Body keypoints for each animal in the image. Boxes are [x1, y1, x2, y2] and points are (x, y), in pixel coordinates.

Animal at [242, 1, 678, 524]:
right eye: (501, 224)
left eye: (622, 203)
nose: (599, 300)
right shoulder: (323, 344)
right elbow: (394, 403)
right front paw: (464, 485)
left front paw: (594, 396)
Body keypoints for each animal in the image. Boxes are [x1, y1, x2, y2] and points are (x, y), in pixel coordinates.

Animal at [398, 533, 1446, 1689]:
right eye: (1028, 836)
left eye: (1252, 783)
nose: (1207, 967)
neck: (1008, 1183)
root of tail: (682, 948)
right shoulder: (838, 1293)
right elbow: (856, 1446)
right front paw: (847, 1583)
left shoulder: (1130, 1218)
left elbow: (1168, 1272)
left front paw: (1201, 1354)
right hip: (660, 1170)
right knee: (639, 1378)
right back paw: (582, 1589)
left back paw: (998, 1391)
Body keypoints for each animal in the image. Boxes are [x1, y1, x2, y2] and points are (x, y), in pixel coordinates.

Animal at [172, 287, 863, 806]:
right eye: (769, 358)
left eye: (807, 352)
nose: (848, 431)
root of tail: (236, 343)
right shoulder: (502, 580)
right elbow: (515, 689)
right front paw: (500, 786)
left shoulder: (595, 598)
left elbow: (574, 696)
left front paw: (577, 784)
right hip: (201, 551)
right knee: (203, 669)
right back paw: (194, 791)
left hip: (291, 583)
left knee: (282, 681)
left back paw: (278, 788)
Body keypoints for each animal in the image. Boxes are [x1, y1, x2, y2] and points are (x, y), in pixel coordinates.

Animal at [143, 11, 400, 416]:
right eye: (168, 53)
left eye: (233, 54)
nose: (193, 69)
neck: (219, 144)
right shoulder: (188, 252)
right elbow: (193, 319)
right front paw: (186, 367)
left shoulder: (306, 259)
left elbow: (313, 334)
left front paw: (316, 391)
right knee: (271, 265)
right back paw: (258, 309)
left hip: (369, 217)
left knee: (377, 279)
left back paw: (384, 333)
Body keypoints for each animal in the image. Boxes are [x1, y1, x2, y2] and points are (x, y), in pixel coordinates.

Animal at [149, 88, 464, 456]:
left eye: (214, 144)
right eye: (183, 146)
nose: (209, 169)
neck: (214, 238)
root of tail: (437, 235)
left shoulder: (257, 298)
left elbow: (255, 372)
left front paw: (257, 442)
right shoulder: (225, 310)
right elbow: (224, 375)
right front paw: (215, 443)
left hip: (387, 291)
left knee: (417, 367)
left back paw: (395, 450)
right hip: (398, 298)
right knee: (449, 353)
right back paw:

> _Exercise requirements_
Using the entries above, work out the number of lines that hold the word "knee" and write it with no other words.

> _Task output_
7